▼▼▼

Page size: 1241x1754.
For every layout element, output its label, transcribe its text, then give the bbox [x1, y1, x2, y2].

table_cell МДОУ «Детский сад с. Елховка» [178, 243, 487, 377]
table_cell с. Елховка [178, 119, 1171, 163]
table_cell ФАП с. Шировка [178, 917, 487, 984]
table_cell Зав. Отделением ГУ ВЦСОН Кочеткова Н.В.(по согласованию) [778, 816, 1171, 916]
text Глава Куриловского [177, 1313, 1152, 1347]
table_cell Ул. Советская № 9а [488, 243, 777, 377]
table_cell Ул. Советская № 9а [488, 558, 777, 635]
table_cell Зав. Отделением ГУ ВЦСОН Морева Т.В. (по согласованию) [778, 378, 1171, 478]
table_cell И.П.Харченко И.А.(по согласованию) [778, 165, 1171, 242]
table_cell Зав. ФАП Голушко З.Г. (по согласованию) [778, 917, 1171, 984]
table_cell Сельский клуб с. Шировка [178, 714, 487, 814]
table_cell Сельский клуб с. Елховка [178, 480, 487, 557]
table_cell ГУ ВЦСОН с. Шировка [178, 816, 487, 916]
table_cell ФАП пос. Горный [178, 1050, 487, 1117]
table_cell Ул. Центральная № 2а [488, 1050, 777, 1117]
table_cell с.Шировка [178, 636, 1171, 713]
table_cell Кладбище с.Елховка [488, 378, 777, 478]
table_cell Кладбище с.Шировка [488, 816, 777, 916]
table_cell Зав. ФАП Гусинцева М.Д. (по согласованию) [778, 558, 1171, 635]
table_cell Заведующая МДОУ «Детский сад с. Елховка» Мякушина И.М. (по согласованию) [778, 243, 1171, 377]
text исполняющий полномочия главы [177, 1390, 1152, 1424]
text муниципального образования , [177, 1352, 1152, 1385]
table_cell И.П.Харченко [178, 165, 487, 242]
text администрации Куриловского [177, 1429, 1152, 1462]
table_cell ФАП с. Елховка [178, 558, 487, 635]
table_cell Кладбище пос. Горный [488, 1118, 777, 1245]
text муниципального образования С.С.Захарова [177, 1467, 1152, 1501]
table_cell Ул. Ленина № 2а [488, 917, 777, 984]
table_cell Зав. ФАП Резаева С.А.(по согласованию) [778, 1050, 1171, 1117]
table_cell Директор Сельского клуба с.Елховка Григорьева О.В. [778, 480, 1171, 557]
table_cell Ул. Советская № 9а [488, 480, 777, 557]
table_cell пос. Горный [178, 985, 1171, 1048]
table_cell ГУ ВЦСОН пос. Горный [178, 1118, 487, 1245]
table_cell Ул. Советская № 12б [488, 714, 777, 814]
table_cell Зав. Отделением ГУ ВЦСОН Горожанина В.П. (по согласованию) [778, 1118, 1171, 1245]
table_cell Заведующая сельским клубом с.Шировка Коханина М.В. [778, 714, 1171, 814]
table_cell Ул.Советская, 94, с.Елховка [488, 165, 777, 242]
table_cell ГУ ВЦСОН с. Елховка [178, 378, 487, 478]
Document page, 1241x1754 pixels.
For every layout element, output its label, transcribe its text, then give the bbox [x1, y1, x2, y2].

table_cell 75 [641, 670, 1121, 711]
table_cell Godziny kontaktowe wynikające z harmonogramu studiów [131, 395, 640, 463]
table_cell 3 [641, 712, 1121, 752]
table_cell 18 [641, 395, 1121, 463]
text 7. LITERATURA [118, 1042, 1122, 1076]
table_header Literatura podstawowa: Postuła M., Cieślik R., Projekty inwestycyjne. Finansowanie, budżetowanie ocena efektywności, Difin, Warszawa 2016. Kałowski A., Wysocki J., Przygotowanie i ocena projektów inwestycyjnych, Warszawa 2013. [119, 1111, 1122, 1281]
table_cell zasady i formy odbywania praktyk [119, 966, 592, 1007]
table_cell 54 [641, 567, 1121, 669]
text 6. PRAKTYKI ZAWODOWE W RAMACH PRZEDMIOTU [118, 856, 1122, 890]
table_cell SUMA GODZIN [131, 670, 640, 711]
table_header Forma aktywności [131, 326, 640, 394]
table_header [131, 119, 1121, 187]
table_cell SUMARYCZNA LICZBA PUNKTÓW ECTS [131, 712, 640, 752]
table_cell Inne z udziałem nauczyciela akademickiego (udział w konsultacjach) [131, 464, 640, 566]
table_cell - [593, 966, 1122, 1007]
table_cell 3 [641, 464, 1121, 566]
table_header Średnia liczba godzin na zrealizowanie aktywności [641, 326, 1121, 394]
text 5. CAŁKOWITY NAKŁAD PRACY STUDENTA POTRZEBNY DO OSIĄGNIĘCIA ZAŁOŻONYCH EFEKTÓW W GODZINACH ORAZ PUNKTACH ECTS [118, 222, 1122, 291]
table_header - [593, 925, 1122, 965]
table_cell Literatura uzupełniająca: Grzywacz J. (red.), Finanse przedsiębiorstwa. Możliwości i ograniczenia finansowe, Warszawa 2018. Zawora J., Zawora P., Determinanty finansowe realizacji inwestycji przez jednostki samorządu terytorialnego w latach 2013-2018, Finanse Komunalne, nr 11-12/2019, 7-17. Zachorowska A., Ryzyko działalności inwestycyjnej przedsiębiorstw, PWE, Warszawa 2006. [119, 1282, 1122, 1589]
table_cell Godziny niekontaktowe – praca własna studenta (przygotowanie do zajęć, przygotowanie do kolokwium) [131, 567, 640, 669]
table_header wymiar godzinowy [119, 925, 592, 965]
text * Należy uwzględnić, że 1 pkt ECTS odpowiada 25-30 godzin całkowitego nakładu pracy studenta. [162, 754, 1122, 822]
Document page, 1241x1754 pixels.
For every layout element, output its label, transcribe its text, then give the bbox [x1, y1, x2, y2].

▲▲▲

What is being asked:
Return every line from the records above that holds the word "Warszawa".

Response area:
table_header Literatura podstawowa: Postuła M., Cieślik R., Projekty inwestycyjne. Finansowanie, budżetowanie ocena efektywności, Difin, Warszawa 2016. Kałowski A., Wysocki J., Przygotowanie i ocena projektów inwestycyjnych, Warszawa 2013. [119, 1111, 1122, 1281]
table_cell Literatura uzupełniająca: Grzywacz J. (red.), Finanse przedsiębiorstwa. Możliwości i ograniczenia finansowe, Warszawa 2018. Zawora J., Zawora P., Determinanty finansowe realizacji inwestycji przez jednostki samorządu terytorialnego w latach 2013-2018, Finanse Komunalne, nr 11-12/2019, 7-17. Zachorowska A., Ryzyko działalności inwestycyjnej przedsiębiorstw, PWE, Warszawa 2006. [119, 1282, 1122, 1589]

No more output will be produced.